Extract all data as written.

▼

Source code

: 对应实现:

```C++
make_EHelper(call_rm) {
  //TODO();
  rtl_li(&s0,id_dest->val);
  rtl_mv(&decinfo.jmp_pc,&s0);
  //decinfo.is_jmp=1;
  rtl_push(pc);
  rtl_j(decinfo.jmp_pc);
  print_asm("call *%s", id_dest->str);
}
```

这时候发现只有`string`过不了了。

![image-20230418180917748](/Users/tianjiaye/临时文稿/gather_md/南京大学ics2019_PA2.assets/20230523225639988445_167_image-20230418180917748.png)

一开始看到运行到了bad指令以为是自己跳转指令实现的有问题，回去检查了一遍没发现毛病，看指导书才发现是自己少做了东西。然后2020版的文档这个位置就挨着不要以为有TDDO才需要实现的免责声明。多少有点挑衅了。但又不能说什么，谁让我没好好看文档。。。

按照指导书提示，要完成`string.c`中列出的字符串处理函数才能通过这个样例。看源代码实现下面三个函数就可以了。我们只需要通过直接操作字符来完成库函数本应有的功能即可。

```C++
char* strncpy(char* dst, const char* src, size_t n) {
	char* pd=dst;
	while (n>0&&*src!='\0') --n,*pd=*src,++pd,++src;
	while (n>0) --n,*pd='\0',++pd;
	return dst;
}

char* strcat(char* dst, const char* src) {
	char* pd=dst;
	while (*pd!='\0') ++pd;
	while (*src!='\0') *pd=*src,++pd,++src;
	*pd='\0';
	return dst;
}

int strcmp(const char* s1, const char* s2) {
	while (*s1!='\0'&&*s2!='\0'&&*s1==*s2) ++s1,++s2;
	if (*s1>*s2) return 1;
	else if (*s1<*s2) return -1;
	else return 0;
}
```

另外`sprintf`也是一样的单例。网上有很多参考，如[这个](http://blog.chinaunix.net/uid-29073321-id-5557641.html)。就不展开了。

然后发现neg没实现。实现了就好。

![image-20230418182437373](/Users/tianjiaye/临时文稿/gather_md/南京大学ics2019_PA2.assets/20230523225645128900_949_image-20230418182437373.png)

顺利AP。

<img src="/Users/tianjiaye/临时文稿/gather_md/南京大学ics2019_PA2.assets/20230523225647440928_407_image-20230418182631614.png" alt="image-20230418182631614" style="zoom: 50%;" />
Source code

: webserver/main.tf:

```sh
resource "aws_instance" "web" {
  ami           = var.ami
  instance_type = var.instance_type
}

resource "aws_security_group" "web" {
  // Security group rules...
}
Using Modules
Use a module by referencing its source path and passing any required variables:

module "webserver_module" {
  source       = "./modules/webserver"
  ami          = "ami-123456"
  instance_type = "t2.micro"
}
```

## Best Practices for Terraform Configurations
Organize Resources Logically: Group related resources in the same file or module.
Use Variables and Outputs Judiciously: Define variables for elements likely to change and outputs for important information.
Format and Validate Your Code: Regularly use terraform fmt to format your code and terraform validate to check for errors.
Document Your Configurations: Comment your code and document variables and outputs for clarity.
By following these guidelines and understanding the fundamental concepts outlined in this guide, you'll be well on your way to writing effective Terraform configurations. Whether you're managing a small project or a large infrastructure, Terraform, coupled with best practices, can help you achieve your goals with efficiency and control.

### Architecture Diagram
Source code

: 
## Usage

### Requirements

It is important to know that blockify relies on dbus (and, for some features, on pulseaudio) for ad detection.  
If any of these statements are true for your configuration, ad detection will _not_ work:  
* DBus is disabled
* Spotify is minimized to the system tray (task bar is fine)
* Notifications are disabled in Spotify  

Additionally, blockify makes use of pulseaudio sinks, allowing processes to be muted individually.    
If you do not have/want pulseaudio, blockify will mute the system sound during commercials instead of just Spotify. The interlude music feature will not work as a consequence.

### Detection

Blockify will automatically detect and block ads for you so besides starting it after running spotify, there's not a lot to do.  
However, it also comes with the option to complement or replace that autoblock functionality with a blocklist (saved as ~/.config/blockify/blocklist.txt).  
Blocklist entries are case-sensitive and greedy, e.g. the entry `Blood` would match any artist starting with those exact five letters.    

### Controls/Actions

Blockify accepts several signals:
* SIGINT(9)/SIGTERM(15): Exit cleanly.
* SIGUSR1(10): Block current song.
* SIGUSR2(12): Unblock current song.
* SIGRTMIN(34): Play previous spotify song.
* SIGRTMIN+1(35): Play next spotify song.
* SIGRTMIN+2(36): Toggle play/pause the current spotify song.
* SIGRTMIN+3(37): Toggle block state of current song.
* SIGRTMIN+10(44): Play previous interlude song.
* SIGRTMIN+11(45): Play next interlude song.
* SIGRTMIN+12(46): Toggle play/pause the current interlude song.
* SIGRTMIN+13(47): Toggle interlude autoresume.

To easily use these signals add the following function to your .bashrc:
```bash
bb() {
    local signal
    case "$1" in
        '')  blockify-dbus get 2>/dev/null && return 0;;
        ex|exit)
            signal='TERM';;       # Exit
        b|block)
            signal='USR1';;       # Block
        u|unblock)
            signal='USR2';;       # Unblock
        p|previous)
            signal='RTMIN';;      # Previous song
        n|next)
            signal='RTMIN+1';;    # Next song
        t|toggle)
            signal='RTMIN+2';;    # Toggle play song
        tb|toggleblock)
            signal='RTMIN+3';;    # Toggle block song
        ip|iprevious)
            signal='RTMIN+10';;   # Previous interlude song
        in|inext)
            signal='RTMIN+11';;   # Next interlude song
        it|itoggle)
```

▲

EXERCISE RESULT ▸
Source code

: 对应实现:

```C++
make_EHelper(call_rm) {
  //TODO();
  rtl_li(&s0,id_dest->val);
  rtl_mv(&decinfo.jmp_pc,&s0);
  //decinfo.is_jmp=1;
  rtl_push(pc);
  rtl_j(decinfo.jmp_pc);
  print_asm("call *%s", id_dest->str);
}
```

这时候发现只有`string`过不了了。

![image-20230418180917748](/Users/tianjiaye/临时文稿/gather_md/南京大学ics2019_PA2.assets/20230523225639988445_167_image-20230418180917748.png)

一开始看到运行到了bad指令以为是自己跳转指令实现的有问题，回去检查了一遍没发现毛病，看指导书才发现是自己少做了东西。然后2020版的文档这个位置就挨着不要以为有TDDO才需要实现的免责声明。多少有点挑衅了。但又不能说什么，谁让我没好好看文档。。。

按照指导书提示，要完成`string.c`中列出的字符串处理函数才能通过这个样例。看源代码实现下面三个函数就可以了。我们只需要通过直接操作字符来完成库函数本应有的功能即可。

```C++
char* strncpy(char* dst, const char* src, size_t n) {
	char* pd=dst;
	while (n>0&&*src!='\0') --n,*pd=*src,++pd,++src;
	while (n>0) --n,*pd='\0',++pd;
	return dst;
}

char* strcat(char* dst, const char* src) {
	char* pd=dst;
	while (*pd!='\0') ++pd;
	while (*src!='\0') *pd=*src,++pd,++src;
	*pd='\0';
	return dst;
}

int strcmp(const char* s1, const char* s2) {
	while (*s1!='\0'&&*s2!='\0'&&*s1==*s2) ++s1,++s2;
	if (*s1>*s2) return 1;
	else if (*s1<*s2) return -1;
	else return 0;
}
```

另外`sprintf`也是一样的单例。网上有很多参考，如[这个](http://blog.chinaunix.net/uid-29073321-id-5557641.html)。就不展开了。

然后发现neg没实现。实现了就好。

![image-20230418182437373](/Users/tianjiaye/临时文稿/gather_md/南京大学ics2019_PA2.assets/20230523225645128900_949_image-20230418182437373.png)

顺利AP。

<img src="/Users/tianjiaye/临时文稿/gather_md/南京大学ics2019_PA2.assets/20230523225647440928_407_image-20230418182631614.png" alt="image-20230418182631614" style="zoom: 50%;" />
Source code

: webserver/main.tf:

```sh
resource "aws_instance" "web" {
  ami           = var.ami
  instance_type = var.instance_type
}

resource "aws_security_group" "web" {
  // Security group rules...
}
Using Modules
Use a module by referencing its source path and passing any required variables:

module "webserver_module" {
  source       = "./modules/webserver"
  ami          = "ami-123456"
  instance_type = "t2.micro"
}
```

## Best Practices for Terraform Configurations
Organize Resources Logically: Group related resources in the same file or module.
Use Variables and Outputs Judiciously: Define variables for elements likely to change and outputs for important information.
Format and Validate Your Code: Regularly use terraform fmt to format your code and terraform validate to check for errors.
Document Your Configurations: Comment your code and document variables and outputs for clarity.
By following these guidelines and understanding the fundamental concepts outlined in this guide, you'll be well on your way to writing effective Terraform configurations. Whether you're managing a small project or a large infrastructure, Terraform, coupled with best practices, can help you achieve your goals with efficiency and control.

### Architecture Diagram
Source code

: 
## Usage

### Requirements

It is important to know that blockify relies on dbus (and, for some features, on pulseaudio) for ad detection.  
If any of these statements are true for your configuration, ad detection will _not_ work:  
* DBus is disabled
* Spotify is minimized to the system tray (task bar is fine)
* Notifications are disabled in Spotify  

Additionally, blockify makes use of pulseaudio sinks, allowing processes to be muted individually.    
If you do not have/want pulseaudio, blockify will mute the system sound during commercials instead of just Spotify. The interlude music feature will not work as a consequence.

### Detection

Blockify will automatically detect and block ads for you so besides starting it after running spotify, there's not a lot to do.  
However, it also comes with the option to complement or replace that autoblock functionality with a blocklist (saved as ~/.config/blockify/blocklist.txt).  
Blocklist entries are case-sensitive and greedy, e.g. the entry `Blood` would match any artist starting with those exact five letters.    

### Controls/Actions

Blockify accepts several signals:
* SIGINT(9)/SIGTERM(15): Exit cleanly.
* SIGUSR1(10): Block current song.
* SIGUSR2(12): Unblock current song.
* SIGRTMIN(34): Play previous spotify song.
* SIGRTMIN+1(35): Play next spotify song.
* SIGRTMIN+2(36): Toggle play/pause the current spotify song.
* SIGRTMIN+3(37): Toggle block state of current song.
* SIGRTMIN+10(44): Play previous interlude song.
* SIGRTMIN+11(45): Play next interlude song.
* SIGRTMIN+12(46): Toggle play/pause the current interlude song.
* SIGRTMIN+13(47): Toggle interlude autoresume.

To easily use these signals add the following function to your .bashrc:
```bash
bb() {
    local signal
    case "$1" in
        '')  blockify-dbus get 2>/dev/null && return 0;;
        ex|exit)
            signal='TERM';;       # Exit
        b|block)
            signal='USR1';;       # Block
        u|unblock)
            signal='USR2';;       # Unblock
        p|previous)
            signal='RTMIN';;      # Previous song
        n|next)
            signal='RTMIN+1';;    # Next song
        t|toggle)
            signal='RTMIN+2';;    # Toggle play song
        tb|toggleblock)
            signal='RTMIN+3';;    # Toggle block song
        ip|iprevious)
            signal='RTMIN+10';;   # Previous interlude song
        in|inext)
            signal='RTMIN+11';;   # Next interlude song
        it|itoggle)
```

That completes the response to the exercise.